We know a great deal about Shonda Rhimes already — that she’s a mom of three, that she spent a year saying yes, and that — to not mince words — without her Thursday-night television would be kind of a bore. And yet Rhimes prods us to discover more. She has thoughts on rectifying self-doubt with self-confidence, on how society crafts an unfair definition of beauty, and on why, by the way, she thinks she looks pretty fantastic. She chose an unlikely (or is it likely?) source to channel this energy: Dove.
As creative director of the newly-formed Dove Real Beauty Productions, the video arm of soap brand’s body-positive marketing campaign that’s drawn praise — and criticism — she gets to explore what beauty means to women. That’s how I came to meet with Rhimes in early May, where we discussed what irritates her the most in how beauty discussions are framed, the lack of self-confident role models, and why she’s the Blue Ivy of her family.
What bothers you the most about the conversations surrounding beauty?
There’s something a bit wrong with a system that says only some of us get to be beautiful; that there’s only one kind of beauty. Somebody somewhere got to decide that this thing is beautiful, and you know it wasn’t a woman. What I find beautiful isn’t necessarily what you would call standard, and I don’t think everybody finds that beautiful. When I look in the mirror I don’t think to myself: “Oh I wish I looked like that.” I think I look pretty fantastic, which I feel great about because that’s some hard work on my part — and — for all women. There’s a power in that.
Have you always felt that you looked fantastic?
No. The idea that you can look at yourself in the mirror and say, “I look great” feels strange. Someone pointed out to me that women never allow people to say nice things about them without finding a way to downgrade what’s been said. Try saying to somebody else: “I am so beautiful.” Try saying it without thinking to yourself: They’re going to think I’m crazy, they’re going to think I’m a fraud. When I look at my daughters, I want them to say: “I am so beautiful, I am so smart, I’m so amazing.” They should be able to say that and it should feel true to them.
When did that start happening for you?
Maybe five or ten years ago. I started realizing how much I was not doing because I wasn’t allowing myself to feel beautiful, interesting, smart, powerful.
Is there a place within yourself where you drum up this self-confidence?
I was very fortunate. I was raised with a very powerful mother and a very amazing father, and my parents are very much the people who always thought I was the greatest thing in the world. I always joke that I’m the Blue Ivy of my family because I have five older brothers and sisters and anything I did was widely applauded. You have to grow up truly believing that all the time, and something happens to girls when they become teenagers where it gets sucked away. Having that well to draw from from the beginning does help. Once you can see the problem it’s really hard to unsee it. Once I could see what that was, I couldn’t go back.

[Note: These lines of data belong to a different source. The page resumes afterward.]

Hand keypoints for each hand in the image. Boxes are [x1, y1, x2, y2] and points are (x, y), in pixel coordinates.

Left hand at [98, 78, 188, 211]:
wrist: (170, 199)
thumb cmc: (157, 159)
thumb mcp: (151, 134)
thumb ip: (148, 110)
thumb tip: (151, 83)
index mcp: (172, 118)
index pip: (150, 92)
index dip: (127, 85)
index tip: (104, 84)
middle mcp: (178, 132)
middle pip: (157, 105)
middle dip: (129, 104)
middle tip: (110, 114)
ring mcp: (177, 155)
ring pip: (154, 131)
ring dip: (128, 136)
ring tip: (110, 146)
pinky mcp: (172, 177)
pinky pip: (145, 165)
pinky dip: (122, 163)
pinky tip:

What brings you joy within the world of beauty?
The unexpected. The girls who traditionally look like supermodels who are really goofy. The women who are much older who have so much going on in their faces and in their movement and in their clothes, that you think: “I can’t wait to be 70.”
What do you want women to know when it comes to how they should perceive their self-image?
The only definition [of beauty] is the definition they give themselves. That’s it. Anything anybody else has to say about you is absolutely irrelevant, and you learn that as you get older. I wish I had known that at 20.
Do you have any role models you look up to when it comes to valuing yourself?
No, and that’s part of why we wanted to do this whole campaign. Seriously. The Dove Real Beauty idea comes from the idea that if we put these real women out there, you will look on these screens and see women who look like you, telling stories that are some nugget of truth of what you’ve lived through. That will make you go: “I’m like that and they’re up there and they’re feeling beautiful. Maybe that’s me.”
What brought you to Dove in the first place?
I’m not really interested in getting involved with a product just to get involved with a product. What Dove does so beautifully is portray women as they really are. They’re pretty much one of the only brands that’s not telling you what’s wrong with you and then telling you how they’re going to fix it. You know, the idea that, “You have wrinkles, here’ something to fix it;” “You have age spots, here’s something to fix it;” “You’re ugly and here’s the product to help you.” Dove is really about: “You’re beautiful and let’s celebrate it.” That’s a little bit revolutionary.
This is a natural extension of what I’m doing on the shows. I’m not trying to portray a world that’s not real. I want real women to feel real women exist in the world and that they can be seen. Dove is accomplishing that with me, and feel like we’ve done something amazing.
This interview has been edited and condensed.